TRIBUNNEWS.COM - Serangan pengeboman dan pembakaran melanda wilayah Provinsi Pattani, Narathiwat dan Yala di Thailand pada Selasa (16/8/2022) malam.
Wilayah paling selatan Thailand itu selama hampir dua dekade telah menjadi tempat pemberontakan separatis Muslim yang aktif.
Sedikitnya 17 serangan terjadi dalam semalam, sebagian besar di toko serba ada dan pompa bensin, kata juru bicara militer Pramote Promin.
Tidak ada klaim tanggung jawab atas serangan yang menyebabkan tiga warga sipil terluka itu.
Namun menurut Pramote, para penyerang berdandan seperti wanita.
Para penyerang mengendarai sepeda motor saat beraksi dan diduga menggunakan bom bensin yang dilempar ke lokasi sasaran.

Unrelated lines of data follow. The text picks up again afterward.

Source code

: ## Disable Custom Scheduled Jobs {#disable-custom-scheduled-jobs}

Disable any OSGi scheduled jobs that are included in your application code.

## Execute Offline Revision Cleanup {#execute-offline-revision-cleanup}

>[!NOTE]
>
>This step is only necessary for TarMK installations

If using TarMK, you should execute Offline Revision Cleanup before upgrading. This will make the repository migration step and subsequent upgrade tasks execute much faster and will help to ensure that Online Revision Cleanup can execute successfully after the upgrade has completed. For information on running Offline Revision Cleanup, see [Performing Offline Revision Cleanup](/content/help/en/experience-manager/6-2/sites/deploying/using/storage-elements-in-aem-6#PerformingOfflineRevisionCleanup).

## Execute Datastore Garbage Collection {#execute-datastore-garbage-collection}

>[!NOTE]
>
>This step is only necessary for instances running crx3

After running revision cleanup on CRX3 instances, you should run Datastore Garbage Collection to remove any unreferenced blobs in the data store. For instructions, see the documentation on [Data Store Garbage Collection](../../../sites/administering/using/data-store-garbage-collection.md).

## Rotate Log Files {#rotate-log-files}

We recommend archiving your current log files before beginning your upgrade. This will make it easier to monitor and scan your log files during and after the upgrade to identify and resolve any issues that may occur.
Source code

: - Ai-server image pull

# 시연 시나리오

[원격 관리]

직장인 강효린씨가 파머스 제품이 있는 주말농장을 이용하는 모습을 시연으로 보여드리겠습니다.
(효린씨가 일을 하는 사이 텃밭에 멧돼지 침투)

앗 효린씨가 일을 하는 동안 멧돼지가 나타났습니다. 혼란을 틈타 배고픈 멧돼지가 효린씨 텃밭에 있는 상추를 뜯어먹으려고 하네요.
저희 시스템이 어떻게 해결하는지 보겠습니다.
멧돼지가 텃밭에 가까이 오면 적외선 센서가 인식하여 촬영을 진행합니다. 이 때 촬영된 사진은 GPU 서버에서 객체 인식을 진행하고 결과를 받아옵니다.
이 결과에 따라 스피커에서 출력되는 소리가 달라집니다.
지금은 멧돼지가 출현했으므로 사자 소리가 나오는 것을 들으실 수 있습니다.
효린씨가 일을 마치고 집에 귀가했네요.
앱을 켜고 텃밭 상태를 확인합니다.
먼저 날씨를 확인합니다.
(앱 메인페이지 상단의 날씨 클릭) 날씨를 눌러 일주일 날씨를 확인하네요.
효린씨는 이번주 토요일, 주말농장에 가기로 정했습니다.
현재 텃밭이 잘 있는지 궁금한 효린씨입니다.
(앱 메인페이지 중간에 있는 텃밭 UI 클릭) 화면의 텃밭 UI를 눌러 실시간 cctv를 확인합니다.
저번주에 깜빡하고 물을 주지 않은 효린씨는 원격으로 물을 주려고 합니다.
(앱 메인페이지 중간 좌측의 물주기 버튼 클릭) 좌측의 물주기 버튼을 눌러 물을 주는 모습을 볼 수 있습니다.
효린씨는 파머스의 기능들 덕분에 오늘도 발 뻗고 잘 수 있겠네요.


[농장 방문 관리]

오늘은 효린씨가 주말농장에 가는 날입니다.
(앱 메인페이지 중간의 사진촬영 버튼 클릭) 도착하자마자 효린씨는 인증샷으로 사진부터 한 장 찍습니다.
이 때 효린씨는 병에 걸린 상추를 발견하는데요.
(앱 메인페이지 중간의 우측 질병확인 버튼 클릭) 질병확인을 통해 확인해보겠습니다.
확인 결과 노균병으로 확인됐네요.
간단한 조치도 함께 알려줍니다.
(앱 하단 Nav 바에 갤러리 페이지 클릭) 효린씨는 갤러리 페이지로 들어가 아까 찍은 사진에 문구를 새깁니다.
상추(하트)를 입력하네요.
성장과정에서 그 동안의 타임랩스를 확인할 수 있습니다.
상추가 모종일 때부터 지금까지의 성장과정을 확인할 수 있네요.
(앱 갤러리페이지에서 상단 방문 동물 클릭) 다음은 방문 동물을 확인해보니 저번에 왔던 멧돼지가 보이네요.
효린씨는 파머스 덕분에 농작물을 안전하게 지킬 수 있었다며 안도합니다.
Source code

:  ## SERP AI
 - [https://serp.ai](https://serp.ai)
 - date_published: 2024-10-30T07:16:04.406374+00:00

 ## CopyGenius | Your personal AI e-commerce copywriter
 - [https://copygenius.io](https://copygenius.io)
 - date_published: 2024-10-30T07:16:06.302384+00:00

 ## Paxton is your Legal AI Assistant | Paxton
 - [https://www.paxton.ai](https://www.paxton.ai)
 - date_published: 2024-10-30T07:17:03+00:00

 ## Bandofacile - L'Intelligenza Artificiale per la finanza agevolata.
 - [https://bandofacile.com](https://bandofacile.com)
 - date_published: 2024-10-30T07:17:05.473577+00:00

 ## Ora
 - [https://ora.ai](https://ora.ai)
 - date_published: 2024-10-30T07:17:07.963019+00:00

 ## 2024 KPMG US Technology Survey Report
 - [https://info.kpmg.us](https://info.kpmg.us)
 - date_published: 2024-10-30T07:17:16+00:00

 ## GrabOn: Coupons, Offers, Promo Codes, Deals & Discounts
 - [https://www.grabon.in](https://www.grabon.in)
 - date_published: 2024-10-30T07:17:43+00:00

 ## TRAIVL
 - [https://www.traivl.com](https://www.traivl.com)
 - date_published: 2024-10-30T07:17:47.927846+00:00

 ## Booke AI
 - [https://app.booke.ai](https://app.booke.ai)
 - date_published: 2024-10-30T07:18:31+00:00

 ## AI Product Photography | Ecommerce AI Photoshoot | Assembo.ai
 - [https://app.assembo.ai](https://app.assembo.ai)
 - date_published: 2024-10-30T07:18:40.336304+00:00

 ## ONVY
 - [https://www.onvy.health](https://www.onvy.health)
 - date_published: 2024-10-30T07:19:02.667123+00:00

Baca juga: Rentetan Ledakan Guncang Thailand, Polisi Sempat Terima Laporan Beberapa Menit Sebelum Kejadian
"Jelas bahwa para pemberontak tetap berkomitmen untuk menggunakan kekerasan terhadap orang-orang, merusak kepercayaan terhadap ekonomi, menciptakan ketidakpastian dan merusak sistem pemerintahan," kata Pramote sebagaimana dikutip AP News.
Kapten Polisi Sarayuth Kotchawong mengatakan dia menerima laporan sesaat sebelum tengah malam bahwa seorang tersangka telah memasuki toko serba ada di sebuah pompa bensin di distrik Yaha Yala.
Tersangka meletakkan tas hitam di dalam toko itu dan memperingatkan karyawan untuk pergi jika mereka "tidak ingin mati".
Para pekerja pergi sebelum tas itu meledak 10 menit kemudian.
Berbagai kelompok pemberontak selatan belum mengeluarkan tuntutan konsensus.
Mereka adalah campuran bayangan dari separatis veteran dan sering kali dipimpin oleh kelompok militan muda yang kejam.
Tujuan mereka berkisar dari otonomi yang lebih besar hingga kemerdekaan, dengan sedikit indikasi bahwa mereka terkait dengan gerakan jihad di negara-negara Asia Tenggara lainnya, seperti Indonesia dan Filipina.
Pembicaraan damai telah berlangsung selama beberapa tahun di bawah naungan pemerintah Malaysia antara pejabat Thailand dan Mara Patani, sebuah badan payung yang mewakili beberapa kelompok pemberontak.